Tentara Sri Lanka. Sri Lanka akan memangkas tentaranya sepertiga menjadi 135.000 personel pada tahun depan dan menjadi 100.000 pada 2030, kata menteri pertahanan Sri Lanka hari Jumat, (13/1/2023). (Sumber: AP Photo/Eranga Jayawardena)

Saat pandemi dan perang Rusia-Ukraina menghantam dunia, banyak negara di dunia yang mengalami resesi dan krisis ekonomi. Yang masih segar di ingatan, saat pemerintah Sri Lanka menyatakan negaranya sebagai negara bangkrut, karena tidak mampu membayar utang luar negerinya.

Harga-harga di Sri Lanka melonjak tajam, Pemutusan Hubungan Kerja (PHK) massal terjadi, dan rakyat mengamuk merangsek masuk ke istana presiden. Krisis juga mampir di negara maju seperti Inggris, yang bahkan membuat anak-anak sekolah kelaparan karena orangtuanya tak mampu menyediakan bekal makan siang.

Sri Lanka mendapat pinjaman dari Dana Moneter Internasional (International Monetary Fund/IMF), sebesar 2,9 miliar dollar AS. Jumlah itu sekitar Rp43,2 triliun (kurs Rp14.884).

Pinjaman itu diberikan dengan pengaturan 48 bulan di bawah Fasilitas Dana yang Diperpanjang (Extended Fund Facility/EFF).
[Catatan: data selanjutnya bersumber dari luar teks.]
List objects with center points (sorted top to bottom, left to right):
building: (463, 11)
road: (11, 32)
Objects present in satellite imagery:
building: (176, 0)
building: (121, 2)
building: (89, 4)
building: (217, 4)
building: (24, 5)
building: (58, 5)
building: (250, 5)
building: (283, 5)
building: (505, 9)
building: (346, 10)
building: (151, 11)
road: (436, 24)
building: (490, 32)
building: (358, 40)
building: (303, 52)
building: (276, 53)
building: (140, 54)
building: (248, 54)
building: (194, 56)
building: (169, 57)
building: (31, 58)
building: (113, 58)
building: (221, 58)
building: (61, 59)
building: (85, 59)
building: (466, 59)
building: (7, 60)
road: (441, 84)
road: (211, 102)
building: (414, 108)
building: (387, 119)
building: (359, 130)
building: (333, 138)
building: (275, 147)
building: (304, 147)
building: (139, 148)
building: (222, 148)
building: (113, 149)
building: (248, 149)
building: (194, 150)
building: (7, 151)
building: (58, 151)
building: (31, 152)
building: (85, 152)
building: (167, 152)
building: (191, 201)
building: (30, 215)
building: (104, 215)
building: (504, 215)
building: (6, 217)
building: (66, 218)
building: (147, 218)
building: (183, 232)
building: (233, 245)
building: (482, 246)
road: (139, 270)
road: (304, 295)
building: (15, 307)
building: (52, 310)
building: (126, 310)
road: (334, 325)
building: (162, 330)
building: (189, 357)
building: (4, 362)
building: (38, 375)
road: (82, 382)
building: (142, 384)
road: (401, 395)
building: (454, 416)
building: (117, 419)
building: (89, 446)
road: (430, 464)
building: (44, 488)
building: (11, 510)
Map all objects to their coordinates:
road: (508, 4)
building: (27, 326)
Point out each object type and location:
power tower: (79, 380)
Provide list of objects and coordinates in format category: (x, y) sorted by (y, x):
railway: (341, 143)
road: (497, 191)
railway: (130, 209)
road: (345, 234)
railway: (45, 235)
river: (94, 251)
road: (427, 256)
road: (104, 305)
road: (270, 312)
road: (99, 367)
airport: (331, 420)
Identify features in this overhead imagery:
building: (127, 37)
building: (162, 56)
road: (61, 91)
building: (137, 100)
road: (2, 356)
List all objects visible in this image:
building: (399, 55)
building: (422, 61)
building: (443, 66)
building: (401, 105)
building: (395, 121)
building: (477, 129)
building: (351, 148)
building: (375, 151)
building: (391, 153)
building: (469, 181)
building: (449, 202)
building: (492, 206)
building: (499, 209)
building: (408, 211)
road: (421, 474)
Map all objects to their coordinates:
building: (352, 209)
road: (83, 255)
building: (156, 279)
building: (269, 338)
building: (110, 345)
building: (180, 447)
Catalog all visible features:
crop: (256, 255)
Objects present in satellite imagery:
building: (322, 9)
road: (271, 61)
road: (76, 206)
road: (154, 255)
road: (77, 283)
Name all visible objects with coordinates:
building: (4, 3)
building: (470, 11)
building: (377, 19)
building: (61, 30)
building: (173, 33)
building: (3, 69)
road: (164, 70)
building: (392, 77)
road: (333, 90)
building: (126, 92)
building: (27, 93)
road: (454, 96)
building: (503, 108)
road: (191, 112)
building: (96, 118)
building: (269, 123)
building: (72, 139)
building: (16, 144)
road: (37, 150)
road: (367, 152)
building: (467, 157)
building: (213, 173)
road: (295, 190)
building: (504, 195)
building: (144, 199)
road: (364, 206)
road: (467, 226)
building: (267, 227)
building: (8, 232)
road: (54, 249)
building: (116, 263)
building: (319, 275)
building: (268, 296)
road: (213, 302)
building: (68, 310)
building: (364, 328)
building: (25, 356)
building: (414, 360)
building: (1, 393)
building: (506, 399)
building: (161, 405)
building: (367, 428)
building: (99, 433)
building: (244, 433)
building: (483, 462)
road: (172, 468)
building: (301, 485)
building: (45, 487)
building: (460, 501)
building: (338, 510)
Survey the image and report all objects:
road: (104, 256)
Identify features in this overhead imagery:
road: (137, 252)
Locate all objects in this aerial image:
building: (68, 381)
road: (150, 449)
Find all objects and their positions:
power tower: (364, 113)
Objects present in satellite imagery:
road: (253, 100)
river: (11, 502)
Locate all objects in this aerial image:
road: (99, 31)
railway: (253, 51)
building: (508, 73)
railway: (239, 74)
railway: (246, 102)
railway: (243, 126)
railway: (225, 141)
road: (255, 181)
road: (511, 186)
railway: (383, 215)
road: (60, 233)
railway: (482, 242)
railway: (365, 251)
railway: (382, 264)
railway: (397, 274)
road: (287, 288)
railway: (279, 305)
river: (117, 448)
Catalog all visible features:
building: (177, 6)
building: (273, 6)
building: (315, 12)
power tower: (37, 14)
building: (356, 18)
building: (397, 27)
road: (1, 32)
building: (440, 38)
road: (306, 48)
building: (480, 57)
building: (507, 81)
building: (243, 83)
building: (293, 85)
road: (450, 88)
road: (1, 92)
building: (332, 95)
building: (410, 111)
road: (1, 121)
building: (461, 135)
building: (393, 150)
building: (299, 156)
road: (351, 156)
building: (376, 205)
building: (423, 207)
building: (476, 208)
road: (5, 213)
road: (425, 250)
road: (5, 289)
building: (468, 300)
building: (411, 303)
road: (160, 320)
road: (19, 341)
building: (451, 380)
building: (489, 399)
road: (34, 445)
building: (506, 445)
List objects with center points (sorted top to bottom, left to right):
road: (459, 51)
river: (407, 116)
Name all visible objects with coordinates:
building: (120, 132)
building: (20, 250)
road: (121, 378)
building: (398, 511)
IMF mengatakan, pengaturan EFF baru itu akan mendukung program Sri Lanka guna memulihkan stabilitas ekonomi.

"Sri Lanka sedang menghadapi krisis akut. Kerentanan berkembang karena penyangga (buffer) eksternal yang tidak memadai dan dinamika utang publik yang tidak berkelanjutan," demikian pernyataan resmi IMF, seperti dikutip dari Antara, Senin (5/9/2022).

IMF mengungkapkan kondisi ekonomi Sri Lanka saat ini. Ekonomi negara itu akan minus 8,7 persen pada 2022, inflasi tembus 60 persen, dan dampaknya ditanggung secara tidak proporsional oleh masyarakat miskin dan rentan.

"Berdasarkan keadaan ini, program otoritas Sri Lanka, yang didukung oleh IMF, akan bertujuan untuk menstabilkan ekonomi, melindungi mata pencaharian rakyat Sri Lanka, dan mempersiapkan landasan bagi pemulihan ekonomi serta mendorong pertumbuhan yang berkelanjutan dan inklusif," kata IMF.